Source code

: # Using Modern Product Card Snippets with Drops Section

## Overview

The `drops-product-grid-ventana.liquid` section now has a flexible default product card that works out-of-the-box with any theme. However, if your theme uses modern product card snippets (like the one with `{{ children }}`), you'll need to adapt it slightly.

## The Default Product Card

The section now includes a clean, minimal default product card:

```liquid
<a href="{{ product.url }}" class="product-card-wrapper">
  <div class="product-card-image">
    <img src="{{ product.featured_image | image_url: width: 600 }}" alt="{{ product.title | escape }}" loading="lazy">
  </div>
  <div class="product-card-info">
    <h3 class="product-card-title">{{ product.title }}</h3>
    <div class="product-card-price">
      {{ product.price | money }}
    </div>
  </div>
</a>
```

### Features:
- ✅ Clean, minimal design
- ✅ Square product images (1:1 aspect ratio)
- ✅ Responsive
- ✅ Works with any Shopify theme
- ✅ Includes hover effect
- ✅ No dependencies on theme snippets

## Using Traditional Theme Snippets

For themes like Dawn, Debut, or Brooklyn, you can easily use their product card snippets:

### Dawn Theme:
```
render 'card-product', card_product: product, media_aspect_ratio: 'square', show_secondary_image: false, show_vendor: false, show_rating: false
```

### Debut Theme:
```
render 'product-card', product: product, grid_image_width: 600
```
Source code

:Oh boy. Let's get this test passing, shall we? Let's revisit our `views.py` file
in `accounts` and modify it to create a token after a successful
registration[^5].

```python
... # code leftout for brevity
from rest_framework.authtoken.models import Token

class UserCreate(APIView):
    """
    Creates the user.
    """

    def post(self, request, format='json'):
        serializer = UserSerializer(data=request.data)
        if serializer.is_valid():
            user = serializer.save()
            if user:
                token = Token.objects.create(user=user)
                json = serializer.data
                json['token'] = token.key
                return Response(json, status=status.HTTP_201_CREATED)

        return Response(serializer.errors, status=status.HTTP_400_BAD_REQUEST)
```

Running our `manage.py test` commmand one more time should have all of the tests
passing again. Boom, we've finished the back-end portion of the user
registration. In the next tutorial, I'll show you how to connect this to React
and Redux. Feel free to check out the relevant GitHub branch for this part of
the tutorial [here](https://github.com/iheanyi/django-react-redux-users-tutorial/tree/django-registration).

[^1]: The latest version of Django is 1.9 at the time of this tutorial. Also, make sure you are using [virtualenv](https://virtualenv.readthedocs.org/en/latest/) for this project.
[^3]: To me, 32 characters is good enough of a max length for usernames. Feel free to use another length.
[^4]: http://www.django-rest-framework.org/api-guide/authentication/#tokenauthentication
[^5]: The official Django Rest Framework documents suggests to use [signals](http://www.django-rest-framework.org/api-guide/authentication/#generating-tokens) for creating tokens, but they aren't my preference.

################

# WHAT TO PRODUCE
Search the material above for the word "Dawn", and return each line that holds it.

# EXERCISE RESULT
For themes like Dawn, Debut, or Brooklyn, you can easily use their product card snippets:
### Dawn Theme:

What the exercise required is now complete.